After reigning world champion Jenson Button expressed his concerns over the late afternoon start time allocated to the Australian Grand Prix in order to satisfy television viewers in Europe, GPDA representatives admitted that they had little influence in pursuit of a change.
Speaking at the first official press conference of the Melbourne weekend, both Jarno Trulli and Mark Webber revealed that they had raised objections to the switch, but had had to toe the line set by the FIA.
"We raised our concerns last year but apparently nothing has changed," Trulli sighed, "There is very little you can do on the safety side on the track, apart from starting the race an hour earlier - which probably won't hurt anyone.
"We have given our opinion and that's it, [but] the FIA or whoever has decided to keep the twilight race at that time, so we just have to deal with it. This year, if we want to make a change for next year, we will say that we are very happy at the end of the race. That's the only way."
Webber appeared equally frustrated, and shared his rival's sarcastic approach to trying to get the start time switched to something more favourable. The Albert Park race was moved to a twilight slot last season in a bid to attract a bigger television audience in F1's European heartland, but meant that drivers had to contend with low sun in the closing stages.

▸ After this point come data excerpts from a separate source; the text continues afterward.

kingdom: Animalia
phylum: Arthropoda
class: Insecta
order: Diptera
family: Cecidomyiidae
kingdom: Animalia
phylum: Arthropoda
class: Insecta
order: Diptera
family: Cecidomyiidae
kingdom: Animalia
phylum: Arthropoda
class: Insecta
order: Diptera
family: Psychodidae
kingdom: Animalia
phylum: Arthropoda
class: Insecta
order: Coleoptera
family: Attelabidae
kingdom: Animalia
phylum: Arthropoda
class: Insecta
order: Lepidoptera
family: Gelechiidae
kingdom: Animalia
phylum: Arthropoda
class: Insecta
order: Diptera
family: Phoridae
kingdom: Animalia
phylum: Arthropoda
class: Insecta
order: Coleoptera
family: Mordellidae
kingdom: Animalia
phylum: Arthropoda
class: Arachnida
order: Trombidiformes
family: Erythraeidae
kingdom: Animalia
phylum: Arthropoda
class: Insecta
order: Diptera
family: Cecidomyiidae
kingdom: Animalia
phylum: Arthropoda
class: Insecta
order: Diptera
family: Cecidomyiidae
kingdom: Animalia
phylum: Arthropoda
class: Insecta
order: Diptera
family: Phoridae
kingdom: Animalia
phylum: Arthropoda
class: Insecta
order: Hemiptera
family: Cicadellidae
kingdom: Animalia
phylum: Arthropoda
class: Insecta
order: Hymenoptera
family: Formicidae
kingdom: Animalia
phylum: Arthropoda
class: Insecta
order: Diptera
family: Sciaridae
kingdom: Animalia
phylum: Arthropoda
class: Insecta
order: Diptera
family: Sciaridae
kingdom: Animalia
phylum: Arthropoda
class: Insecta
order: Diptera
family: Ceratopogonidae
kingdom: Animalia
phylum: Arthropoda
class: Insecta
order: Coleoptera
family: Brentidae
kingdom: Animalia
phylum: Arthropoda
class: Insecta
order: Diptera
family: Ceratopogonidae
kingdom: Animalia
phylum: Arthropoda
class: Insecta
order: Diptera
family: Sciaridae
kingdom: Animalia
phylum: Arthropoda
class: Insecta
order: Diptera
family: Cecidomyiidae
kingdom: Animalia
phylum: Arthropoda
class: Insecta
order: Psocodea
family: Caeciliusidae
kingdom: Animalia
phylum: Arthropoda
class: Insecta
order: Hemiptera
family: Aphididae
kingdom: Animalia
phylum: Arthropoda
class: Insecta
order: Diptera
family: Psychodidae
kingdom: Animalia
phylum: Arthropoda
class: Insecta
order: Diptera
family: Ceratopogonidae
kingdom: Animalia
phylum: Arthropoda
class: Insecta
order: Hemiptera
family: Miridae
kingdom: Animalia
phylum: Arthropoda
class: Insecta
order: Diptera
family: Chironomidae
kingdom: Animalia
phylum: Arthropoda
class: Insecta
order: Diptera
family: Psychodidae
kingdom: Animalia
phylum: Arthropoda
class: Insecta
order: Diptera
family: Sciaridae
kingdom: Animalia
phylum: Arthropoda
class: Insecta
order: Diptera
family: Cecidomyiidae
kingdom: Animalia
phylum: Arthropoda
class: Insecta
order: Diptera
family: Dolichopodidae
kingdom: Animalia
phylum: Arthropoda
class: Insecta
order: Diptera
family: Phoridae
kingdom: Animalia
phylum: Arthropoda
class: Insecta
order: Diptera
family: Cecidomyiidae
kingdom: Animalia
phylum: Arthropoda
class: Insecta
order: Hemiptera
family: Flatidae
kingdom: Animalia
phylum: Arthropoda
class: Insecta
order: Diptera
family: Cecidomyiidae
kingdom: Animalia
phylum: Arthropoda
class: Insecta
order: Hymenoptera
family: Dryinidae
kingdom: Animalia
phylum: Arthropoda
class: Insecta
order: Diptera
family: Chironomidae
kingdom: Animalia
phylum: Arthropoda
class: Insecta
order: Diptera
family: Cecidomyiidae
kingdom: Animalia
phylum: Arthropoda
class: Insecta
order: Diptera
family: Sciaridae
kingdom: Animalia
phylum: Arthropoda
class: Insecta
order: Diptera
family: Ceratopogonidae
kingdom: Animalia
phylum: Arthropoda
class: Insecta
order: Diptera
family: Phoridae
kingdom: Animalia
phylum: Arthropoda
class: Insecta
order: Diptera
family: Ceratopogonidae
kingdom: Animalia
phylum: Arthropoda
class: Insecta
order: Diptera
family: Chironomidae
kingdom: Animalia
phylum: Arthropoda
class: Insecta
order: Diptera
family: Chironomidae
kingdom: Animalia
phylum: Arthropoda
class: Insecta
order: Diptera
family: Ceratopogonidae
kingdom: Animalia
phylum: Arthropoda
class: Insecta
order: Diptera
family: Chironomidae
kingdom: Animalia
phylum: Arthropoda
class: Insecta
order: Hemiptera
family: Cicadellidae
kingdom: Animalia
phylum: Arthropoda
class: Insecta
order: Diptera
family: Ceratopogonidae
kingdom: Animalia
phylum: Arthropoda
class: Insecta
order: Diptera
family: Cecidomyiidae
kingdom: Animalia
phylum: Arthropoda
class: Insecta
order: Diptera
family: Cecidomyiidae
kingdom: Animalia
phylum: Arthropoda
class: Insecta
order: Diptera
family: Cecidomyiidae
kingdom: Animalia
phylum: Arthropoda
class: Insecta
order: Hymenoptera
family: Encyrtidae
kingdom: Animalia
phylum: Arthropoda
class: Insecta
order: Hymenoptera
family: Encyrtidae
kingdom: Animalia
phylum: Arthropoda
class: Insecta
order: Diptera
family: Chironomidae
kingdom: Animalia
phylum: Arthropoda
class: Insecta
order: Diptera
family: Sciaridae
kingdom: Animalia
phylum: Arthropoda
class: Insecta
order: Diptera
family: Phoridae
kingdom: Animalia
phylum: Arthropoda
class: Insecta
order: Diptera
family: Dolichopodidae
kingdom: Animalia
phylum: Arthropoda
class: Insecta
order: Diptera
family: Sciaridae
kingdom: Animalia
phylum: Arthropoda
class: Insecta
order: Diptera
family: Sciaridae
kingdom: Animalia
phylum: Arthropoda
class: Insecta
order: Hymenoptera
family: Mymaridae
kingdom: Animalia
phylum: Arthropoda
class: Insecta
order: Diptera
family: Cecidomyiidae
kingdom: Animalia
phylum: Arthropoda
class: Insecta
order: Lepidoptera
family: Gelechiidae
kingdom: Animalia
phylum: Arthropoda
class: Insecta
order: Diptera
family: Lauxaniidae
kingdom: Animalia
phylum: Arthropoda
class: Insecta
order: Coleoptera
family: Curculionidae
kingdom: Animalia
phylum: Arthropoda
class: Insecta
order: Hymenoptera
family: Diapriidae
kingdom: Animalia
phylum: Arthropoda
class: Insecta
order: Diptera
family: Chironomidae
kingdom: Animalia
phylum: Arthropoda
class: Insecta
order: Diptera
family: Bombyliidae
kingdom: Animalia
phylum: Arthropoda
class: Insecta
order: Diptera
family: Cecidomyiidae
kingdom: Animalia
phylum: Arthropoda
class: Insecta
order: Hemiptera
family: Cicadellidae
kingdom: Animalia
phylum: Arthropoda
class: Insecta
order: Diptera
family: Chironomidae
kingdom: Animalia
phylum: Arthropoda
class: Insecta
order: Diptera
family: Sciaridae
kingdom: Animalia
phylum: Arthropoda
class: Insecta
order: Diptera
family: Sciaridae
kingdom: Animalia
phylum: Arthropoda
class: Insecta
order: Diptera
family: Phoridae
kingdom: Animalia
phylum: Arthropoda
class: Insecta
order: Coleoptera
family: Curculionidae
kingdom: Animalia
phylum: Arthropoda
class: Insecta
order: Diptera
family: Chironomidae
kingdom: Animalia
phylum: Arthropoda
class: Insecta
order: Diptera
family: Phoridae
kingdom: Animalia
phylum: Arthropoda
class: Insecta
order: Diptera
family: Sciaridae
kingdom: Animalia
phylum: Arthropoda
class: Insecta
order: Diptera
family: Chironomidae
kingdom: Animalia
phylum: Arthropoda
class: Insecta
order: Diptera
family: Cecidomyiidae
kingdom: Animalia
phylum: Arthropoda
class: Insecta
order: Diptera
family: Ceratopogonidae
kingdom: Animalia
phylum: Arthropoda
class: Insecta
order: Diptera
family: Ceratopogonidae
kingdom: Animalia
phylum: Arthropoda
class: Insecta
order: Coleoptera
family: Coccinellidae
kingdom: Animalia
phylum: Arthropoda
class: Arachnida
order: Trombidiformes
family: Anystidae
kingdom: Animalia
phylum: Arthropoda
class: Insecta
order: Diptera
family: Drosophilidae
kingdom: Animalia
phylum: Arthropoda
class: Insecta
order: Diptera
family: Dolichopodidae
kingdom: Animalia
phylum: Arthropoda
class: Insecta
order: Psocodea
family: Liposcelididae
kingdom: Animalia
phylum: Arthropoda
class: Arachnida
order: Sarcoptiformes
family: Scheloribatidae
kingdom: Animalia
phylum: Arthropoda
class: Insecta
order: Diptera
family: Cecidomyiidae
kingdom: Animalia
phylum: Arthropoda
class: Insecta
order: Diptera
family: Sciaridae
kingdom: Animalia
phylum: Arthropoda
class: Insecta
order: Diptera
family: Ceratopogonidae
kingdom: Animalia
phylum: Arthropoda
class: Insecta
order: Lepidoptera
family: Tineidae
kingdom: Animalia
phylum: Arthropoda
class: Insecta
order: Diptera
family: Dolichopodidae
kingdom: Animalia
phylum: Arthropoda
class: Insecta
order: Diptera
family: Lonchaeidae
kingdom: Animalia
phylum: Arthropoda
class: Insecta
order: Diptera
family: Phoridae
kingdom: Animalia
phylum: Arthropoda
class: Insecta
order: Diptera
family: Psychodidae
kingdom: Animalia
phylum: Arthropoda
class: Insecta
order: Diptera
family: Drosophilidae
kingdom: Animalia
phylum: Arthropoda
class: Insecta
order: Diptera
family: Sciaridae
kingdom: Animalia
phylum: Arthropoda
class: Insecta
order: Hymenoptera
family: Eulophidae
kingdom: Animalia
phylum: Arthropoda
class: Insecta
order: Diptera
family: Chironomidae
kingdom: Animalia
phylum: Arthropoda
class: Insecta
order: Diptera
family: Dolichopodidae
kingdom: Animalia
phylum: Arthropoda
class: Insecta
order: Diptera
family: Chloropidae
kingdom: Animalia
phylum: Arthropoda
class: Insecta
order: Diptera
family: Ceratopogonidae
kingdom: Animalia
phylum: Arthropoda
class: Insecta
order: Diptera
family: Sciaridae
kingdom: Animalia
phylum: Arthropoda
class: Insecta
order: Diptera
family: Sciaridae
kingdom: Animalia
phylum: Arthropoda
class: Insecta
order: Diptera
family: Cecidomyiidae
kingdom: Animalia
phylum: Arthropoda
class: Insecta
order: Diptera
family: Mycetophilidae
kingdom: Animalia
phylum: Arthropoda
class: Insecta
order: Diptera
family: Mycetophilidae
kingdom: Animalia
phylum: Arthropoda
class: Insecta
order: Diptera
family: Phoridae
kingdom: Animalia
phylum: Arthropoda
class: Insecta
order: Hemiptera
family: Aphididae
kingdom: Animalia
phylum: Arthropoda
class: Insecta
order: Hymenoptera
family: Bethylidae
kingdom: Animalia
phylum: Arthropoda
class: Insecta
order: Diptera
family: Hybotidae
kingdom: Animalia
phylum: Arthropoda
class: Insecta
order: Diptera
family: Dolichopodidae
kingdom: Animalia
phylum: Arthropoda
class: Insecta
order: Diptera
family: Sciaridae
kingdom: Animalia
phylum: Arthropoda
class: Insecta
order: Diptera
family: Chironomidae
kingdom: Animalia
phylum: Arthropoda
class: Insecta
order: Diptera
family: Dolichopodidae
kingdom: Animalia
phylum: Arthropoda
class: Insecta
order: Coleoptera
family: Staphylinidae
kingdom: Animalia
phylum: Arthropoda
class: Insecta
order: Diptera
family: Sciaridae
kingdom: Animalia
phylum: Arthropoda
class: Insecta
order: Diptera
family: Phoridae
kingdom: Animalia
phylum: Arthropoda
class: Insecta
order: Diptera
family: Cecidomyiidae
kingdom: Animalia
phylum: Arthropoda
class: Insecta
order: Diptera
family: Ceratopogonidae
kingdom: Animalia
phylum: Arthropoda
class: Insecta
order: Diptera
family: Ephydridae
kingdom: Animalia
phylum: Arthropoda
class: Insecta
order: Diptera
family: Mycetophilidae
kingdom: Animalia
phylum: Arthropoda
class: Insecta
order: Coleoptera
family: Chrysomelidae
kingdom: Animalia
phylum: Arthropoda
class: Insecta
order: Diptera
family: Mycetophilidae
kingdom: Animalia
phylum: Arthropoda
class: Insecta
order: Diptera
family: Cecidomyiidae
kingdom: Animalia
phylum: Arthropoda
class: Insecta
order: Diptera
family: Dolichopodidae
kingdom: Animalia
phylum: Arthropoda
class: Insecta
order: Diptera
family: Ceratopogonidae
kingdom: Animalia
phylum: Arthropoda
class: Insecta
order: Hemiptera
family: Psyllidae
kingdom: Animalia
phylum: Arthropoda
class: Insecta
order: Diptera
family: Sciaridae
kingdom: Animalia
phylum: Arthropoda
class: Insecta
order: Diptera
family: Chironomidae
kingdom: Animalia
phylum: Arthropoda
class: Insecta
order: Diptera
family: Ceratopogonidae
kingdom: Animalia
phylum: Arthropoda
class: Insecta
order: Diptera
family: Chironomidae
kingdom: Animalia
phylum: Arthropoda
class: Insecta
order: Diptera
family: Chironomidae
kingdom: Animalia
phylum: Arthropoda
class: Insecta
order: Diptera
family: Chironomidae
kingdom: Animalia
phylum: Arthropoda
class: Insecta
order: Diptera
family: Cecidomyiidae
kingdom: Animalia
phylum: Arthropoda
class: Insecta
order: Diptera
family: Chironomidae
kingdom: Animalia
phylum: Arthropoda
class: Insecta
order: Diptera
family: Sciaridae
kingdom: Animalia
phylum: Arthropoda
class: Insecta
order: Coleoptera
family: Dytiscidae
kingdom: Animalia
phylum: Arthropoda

While appreciating the motives behind the decision, Webber echoed the claim that it was not taking the drivers' views - or general safety - into account.
"Jarno has hit it on the head," the Australian noted, "If you picked the best time to have a high speed sporting motor race event, obviously it's not when the sun is at eye level with us, but that's how it is for lots of different commercial reasons.
"As Jarno says, next time we say it's fantastic and we should say we should have the race at five o'clock at every race in the season and I think they will move it somewhere else."
Button's McLaren team-mate Lewis Hamilton, however, has attempted to play down the problem, claiming that racing into the sunset offered a unique challenge that made Melbourne different to other venues.
"It wasn't easy last year, but I think it adds something a little bit special," the 2008 world champion insisted, "As long as we have the correct visors, it's not going to be too much of a problem, and it is perhaps a bit better as it's a bit cooler."